Perhaps the best set of essays are those which speak of Tharoor’s stint at the United Nations (UN), climbing nearly to the very top. The inspired defence of the UN as an organisation is far superior to any set-piece on it by any political scientist or any encyclopaedia entry. This is presumably because he had lived some of his best years looking at the organisation from the inside. The essay on former UN Secretary-General Kofi Annan (who happily signs off as “Freeman” upon being confused with the actor, who resembles Mandela as much as he does him) oozes with a kind of affection and fondness that is rare in public life these days.
Tharoor’s candid account of his abortive run for the Secretary-General of the UN, with malice towards none, and laced with a hint of disappointment, is extremely valuable for anyone with any interest in the world of diplomacy -- even though Tharoor has barely lifted the curtain in that direction.
The essays on Indian politics are of the usual type, nothing refreshingly original or assiduously worked out. But the essay in which the writer speaks of his own brushes with and reflections about Narendra Modi is completely different in its perspective about the man Congressmen have learned to hate without knowing why. Demonisation of the Prime Minister stands in the way of engaging with the phenomenon that is Narendra Modi, and Tharoor steers clear of that. He praises Modi where he believes it is due, and contests the PM where he thinks the man and the phenomenon needs to be questioned.

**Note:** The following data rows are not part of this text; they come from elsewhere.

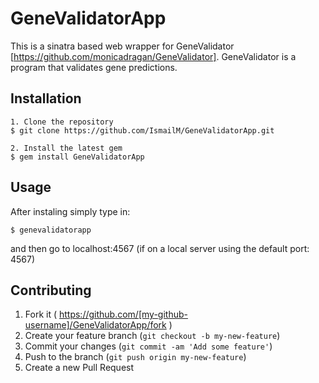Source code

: # GeneValidatorApp

This is a sinatra based web wrapper for GeneValidator [https://github.com/monicadragan/GeneValidator]. GeneValidator is a program that validates gene predictions.

## Installation
	1. Clone the repository
	$ git clone https://github.com/IsmailM/GeneValidatorApp.git

	2. Install the latest gem
    $ gem install GeneValidatorApp

## Usage

After instaling simply type in:

	$ genevalidatorapp

and then go to localhost:4567 (if on a local server using the default port: 4567)

## Contributing

1. Fork it ( https://github.com/[my-github-username]/GeneValidatorApp/fork )
2. Create your feature branch (`git checkout -b my-new-feature`)
3. Commit your changes (`git commit -am 'Add some feature'`)
4. Push to the branch (`git push origin my-new-feature`)
5. Create a new Pull Request
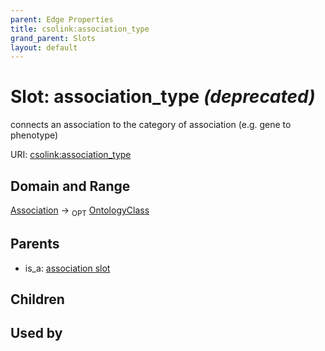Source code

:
 ```yaml
---
parent: Edge Properties
title: csolink:association_type
grand_parent: Slots
layout: default
---
```


# Slot: association_type _(deprecated)_


connects an association to the category of association (e.g. gene to phenotype)

URI: [csolink:association_type](https://w3id.org/csolink/vocab/association_type)

## Domain and Range

[Association](Association.md) ->  <sub>OPT</sub> [OntologyClass](OntologyClass.md)

## Parents

 *  is_a: [association slot](association_slot.md)

## Children


## Used by

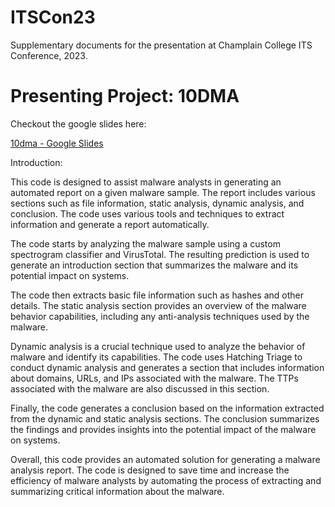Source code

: # ITSCon23
Supplementary documents for the presentation at Champlain College ITS Conference, 2023.

# Presenting Project: 10DMA

Checkout the google slides here:

[10dma - Google Slides](https://docs.google.com/presentation/d/15KZUzLMRdc4JUfvkgNGkPUKXmODu5ugakiF1TYdyJhM/edit?usp=sharing)

Introduction:

This code is designed to assist malware analysts in generating an automated report on a given malware sample. The report includes various sections such as file information, static analysis, dynamic analysis, and conclusion. The code uses various tools and techniques to extract information and generate a report automatically.

The code starts by analyzing the malware sample using a custom spectrogram classifier and VirusTotal. The resulting prediction is used to generate an introduction section that summarizes the malware and its potential impact on systems.

The code then extracts basic file information such as hashes and other details. The static analysis section provides an overview of the malware behavior capabilities, including any anti-analysis techniques used by the malware.

Dynamic analysis is a crucial technique used to analyze the behavior of malware and identify its capabilities. The code uses Hatching Triage to conduct dynamic analysis and generates a section that includes information about domains, URLs, and IPs associated with the malware. The TTPs associated with the malware are also discussed in this section.

Finally, the code generates a conclusion based on the information extracted from the dynamic and static analysis sections. The conclusion summarizes the findings and provides insights into the potential impact of the malware on systems.

Overall, this code provides an automated solution for generating a malware analysis report. The code is designed to save time and increase the efficiency of malware analysts by automating the process of extracting and summarizing critical information about the malware.
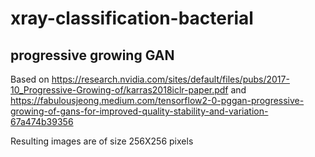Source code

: # xray-classification-bacterial

## progressive growing GAN

Based on https://research.nvidia.com/sites/default/files/pubs/2017-10_Progressive-Growing-of/karras2018iclr-paper.pdf
and https://fabulousjeong.medium.com/tensorflow2-0-pggan-progressive-growing-of-gans-for-improved-quality-stability-and-variation-67a474b39356

Resulting images are of size 256X256 pixels
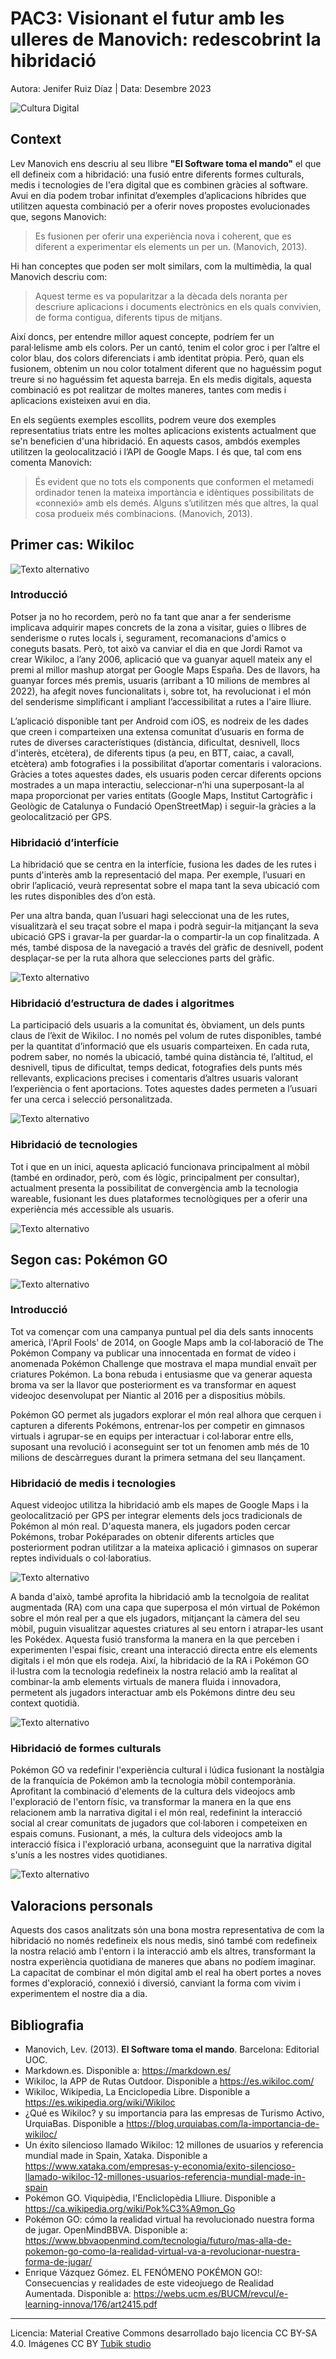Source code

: # PAC3: Visionant el futur amb les ulleres de Manovich: redescobrint la hibridació 

Autora: Jenifer Ruiz Díaz | Data: Desembre 2023

![Cultura Digital](https://i.ibb.co/746K7qM/mezcla.jpg) 



## Context

Lev Manovich ens descriu al seu llibre **"El Software toma el mando"** el que ell defineix com a hibridació: una fusió entre diferents formes culturals, medis i tecnologies de l'era digital que es combinen gràcies al software. Avui en dia podem trobar infinitat d’exemples d’aplicacions híbrides que utilitzen aquesta combinació per a oferir noves propostes evolucionades que, segons Manovich: 
> Es fusionen per oferir una experiència nova i coherent, que es diferent a experimentar els elements un per un. (Manovich, 2013).

Hi han conceptes que poden ser molt similars, com la multimèdia, la qual Manovich descriu com:
> Aquest terme es va popularitzar a la dècada dels noranta per descriure aplicacions i documents electrònics en els quals convivien, de forma contigua, diferents tipus de mitjans.

Així doncs, per entendre millor aquest concepte, podríem fer un paral·lelisme amb els colors. Per un cantó, tenim el color groc i per l’altre el color blau, dos colors diferenciats i amb identitat pròpia. Però, quan els fusionem, obtenim un nou color totalment diferent que no haguéssim pogut treure si no haguéssim fet aquesta barreja. En els medis digitals, aquesta combinació es pot realitzar de moltes maneres, tantes com medis i aplicacions existeixen avui en dia.

En els següents exemples escollits, podrem veure dos exemples representatius triats entre les moltes aplicacions existents actualment que se'n beneficien d'una hibridació. En aquests casos, ambdós exemples utilitzen la geolocalització i l’API de Google Maps. I és que, tal com ens comenta Manovich:
> És evident que no tots els components que conformen el metamedi ordinador tenen la mateixa importància e idèntiques possibilitats de «connexió» amb els demés. Alguns s’utilitzen més que altres, la qual cosa produeix més combinacions. (Manovich, 2013).



## Primer cas: Wikiloc

![Texto alternativo](https://sc.wklcdn.com/wikiloc/assets/styles/images/logo/wikiloc_logo.svg) 

### Introducció

Potser ja no ho recordem, però no fa tant que anar a fer senderisme implicava adquirir mapes concrets de la zona a visitar, guies o llibres de senderisme o rutes locals i, segurament, recomanacions d'amics o coneguts basats. Però, tot això va canviar el dia en que Jordi Ramot va crear Wikiloc, a l’any 2006, aplicació que va guanyar aquell mateix any el premi al millor mashup atorgat per Google Maps España. Des de llavors, ha guanyar forces més premis, usuaris (arribant a 10 milions de membres al 2022), ha afegit noves funcionalitats i, sobre tot, ha revolucionat i el món del senderisme simplificant i ampliant l’accessibilitat a rutes a l'aire lliure.

L’aplicació disponible tant per Android com iOS, es nodreix de les dades que creen i comparteixen una extensa comunitat d’usuaris en forma de rutes de diverses característiques (distància, dificultat, desnivell, llocs d'interès, etcètera), de diferents tipus (a peu, en BTT, caiac, a cavall, etcètera) amb fotografies i la possibilitat d’aportar comentaris i valoracions. Gràcies a totes aquestes dades, els usuaris poden cercar diferents opcions mostrades a un mapa interactiu, seleccionar-n’hi una superposant-la al mapa proporcionat per varies entitats (Google Maps, Institut Cartogràfic i Geològic de Catalunya o Fundació OpenStreetMap) i seguir-la gràcies a la geolocalització per GPS.


### Hibridació d’interfície

La hibridació que se centra en la interfície, fusiona les dades de les rutes i punts d'interès amb la representació del mapa. Per exemple, l’usuari en obrir l’aplicació, veurà representat sobre el mapa tant la seva ubicació com les rutes disponibles des d’on està. 

Per una altra banda, quan l’usuari hagi seleccionat una de les rutes, visualitzarà el seu traçat sobre el mapa i podrà seguir-la mitjançant la seva ubicació GPS i gravar-la per guardar-la o compartir-la un cop finalitzada. A més, també disposa de la navegació a través del gràfic de desnivell, podent desplaçar-se per la ruta alhora que selecciones parts del gràfic.

![Texto alternativo](https://i.blogs.es/1c46b9/wikiloc-dest/1200_800.jpeg) 

### Hibridació d’estructura de dades i algoritmes

La participació dels usuaris a la comunitat és, òbviament, un dels punts claus de l’èxit de Wikiloc. I no només pel volum de rutes disponibles, també per la quantitat d’informació que els usuaris comparteixen. En cada ruta, podrem saber, no només la ubicació, també quina distància té, l’altitud, el desnivell, tipus de dificultat, temps dedicat, fotografies dels punts més rellevants, explicacions precises i comentaris d’altres usuaris valorant l’experiència o fent aportacions. Totes aquestes dades permeten a l’usuari fer una cerca i selecció personalitzada. 


![Texto alternativo](https://alpino-tabira.org/wp-content/uploads/2019/03/Wikiloc.png) 

### Hibridació de tecnologies

Tot i que en un inici, aquesta aplicació funcionava principalment al mòbil (també en ordinador, però, com és lògic, principalment per consultar), actualment presenta la possibilitat de convergència amb la tecnologia wareable, fusionant les dues plataformes tecnològiques per a oferir una experiència més accessible als usuaris.

![Texto alternativo](https://i.ibb.co/r5KK1QF/wikiloc-smartwatch.png) 



## Segon cas: Pokémon GO

![Texto alternativo](https://i.ibb.co/YZzgvLk/pokemongo.png) 


### Introducció

Tot va començar com una campanya puntual pel dia dels sants innocents americà, l'April Fools' de 2014, on Google Maps amb la col·laboració de The Pokémon Company va publicar una innocentada en format de vídeo i anomenada Pokémon Challenge que mostrava el mapa mundial envaït per criatures Pokémon. La bona rebuda i entusiasme que va generar aquesta broma va ser la llavor que posteriorment es va transformar en aquest videojoc desenvolupat per Niantic al 2016 per a dispositius mòbils.

Pokémon GO permet als jugadors explorar el món real alhora que cerquen i capturen a diferents Pokémons, entrenar-los per competir en gimnasos virtuals i agrupar-se en equips per interactuar i col·laborar entre ells, suposant una revolució i aconseguint ser tot un fenomen amb més de 10 milions de descàrregues durant la primera setmana del seu llançament.


### Hibridació de medis i tecnologies

Aquest videojoc utilitza la hibridació amb els mapes de Google Maps i la geolocalització per GPS per integrar elements dels jocs tradicionals de Pokémon al món real. D'aquesta manera, els jugadors poden cercar Pokémons, trobar Poképarades on obtenir diferents articles que posteriorment podran utilitzar a la mateixa aplicació i gimnasos on superar reptes individuals o col·laboratius.

![Texto alternativo](https://upload.wikimedia.org/wikipedia/en/c/c2/Pok%C3%A9mon_Go_-_screenshot_of_map.png) 

A banda d'això, també aprofita la hibridació amb la tecnolgoia de realitat augmentada (RA) com una capa que superposa el món virtual de Pokémon sobre el món real per a que els jugadors, mitjançant la càmera del seu mòbil, puguin visualitzar aquestes criatures al seu entorn i atrapar-les usant les Pokédex. Aquesta fusió transforma la manera en la que perceben i experimenten l'espai físic, creant una interacció directa entre els elements digitals i el món que els rodeja. Així, la hibridació de la RA i Pokémon GO il·lustra com la tecnologia redefineix la nostra relació amb la realitat al combinar-la amb elements virtuals de manera fluida i innovadora, permetent als jugadors interactuar amb els Pokémons dintre deu seu context quotidià.

![Texto alternativo](https://globalnews.ca/wp-content/uploads/2016/07/pokemon-go.png?w=2048) 

### Hibridació de formes culturals

Pokémon GO va redefinir l'experiència cultural i lúdica fusionant la nostàlgia de la franquícia de Pokémon amb la tecnologia mòbil contemporània. Aprofitant la combinació d'elements de la cultura dels videojocs amb l'exploració de l'entorn físic, va transformar la manera en la que ens relacionem amb la narrativa digital i el món real, redefinint la interacció social al crear comunitats de jugadors que col·laboren i competeixen en espais comuns. Fusionant, a més, la cultura dels videojocs amb la interacció física i l'exploració urbana, aconseguint que la narrativa digital s'unís a les nostres vides quotidianes.

![Texto alternativo](https://images.macrumors.com/t/ug_QqrAVl00Hv9yTy_NjShFdglo=/800x0/article-new/2017/08/pokemon_go_fest.jpg?lossy) 

## Valoracions personals

Aquests dos casos analitzats són una bona mostra representativa de com la hibridació no només redefineix els nous medis, sinó també com redefineix la nostra relació amb l'entorn i la interacció amb els altres, transformant la nostra experiència quotidiana de maneres que abans no podíem imaginar. La capacitat de combinar el món digital amb el real ha obert portes a noves formes d'exploració, connexió i diversió, canviant la forma com vivim i experimentem el nostre dia a dia.

## Bibliografia

* Manovich, Lev. (2013). **El Software toma el mando**. Barcelona: Editorial UOC.
* Markdown.es. Disponible a: https://markdown.es/
* Wikiloc, la APP de Rutas Outdoor. Disponible a https://es.wikiloc.com/
* Wikiloc, Wikipedia, La Enciclopedia Libre. Disponible a https://es.wikipedia.org/wiki/Wikiloc
* ¿Qué es Wikiloc? y su importancia para las empresas de Turismo Activo, UrquiaBas. Disponible a https://blog.urquiabas.com/la-importancia-de-wikiloc/
* Un éxito silencioso llamado Wikiloc: 12 millones de usuarios y referencia mundial made in Spain, Xataka. Disponible a https://www.xataka.com/empresas-y-economia/exito-silencioso-llamado-wikiloc-12-millones-usuarios-referencia-mundial-made-in-spain
* Pokémon GO. Viquipèdia, l'Encliclopèdia Llliure. Disponible a https://ca.wikipedia.org/wiki/Pok%C3%A9mon_Go
* Pokémon GO: cómo la realidad virtual ha revolucionado nuestra forma de jugar. OpenMindBBVA. Disponible a: https://www.bbvaopenmind.com/tecnologia/futuro/mas-alla-de-pokemon-go-como-la-realidad-virtual-va-a-revolucionar-nuestra-forma-de-jugar/
* Enrique Vázquez Gómez. EL FENÓMENO POKÉMON GO!: Consecuencias y realidades de este videojuego de Realidad Aumentada. Disponible a: https://webs.ucm.es/BUCM/revcul/e-learning-innova/176/art2415.pdf



----

Licencia: Material Creative Commons desarrollado bajo licencia CC BY-SA 4.0. Imágenes CC BY [Tubik studio](https://blog.tubikstudio.com/how-to-create-original-flat-illustrations-designers-tips/)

It is in contesting Modi and his brand of Hindutva politics that Tharoor consciously opens up. In a further set of essays, he talks about being a Hindu by belief and practice. Though not refreshingly original, the worth lies in Tharoor’s contesting the Hindutva narrative not by hitting scores of temples before elections, but by packaging home the truth about the Indian society and the world at large using Hindu terms of reference -- ie by refusing to let the Hindu nationalists dominate the discourse about Hinduism with their hate-mongering.
Among the cognoscenti of Indian English authors Shashi Tharoor is a name that promises a lot, delivers quite a bit and delights the connoisseur with his gift of English language. He has of late become the butt of ridicule among a section of Indians who hate his command over the language because they hate his politics. If you are swayed by those trolls and memes, then you need not bother about this book. If, on the other hand, you take delight in reading good English prose, place your money on Pride, Prejudice and Punditry. It is worth it.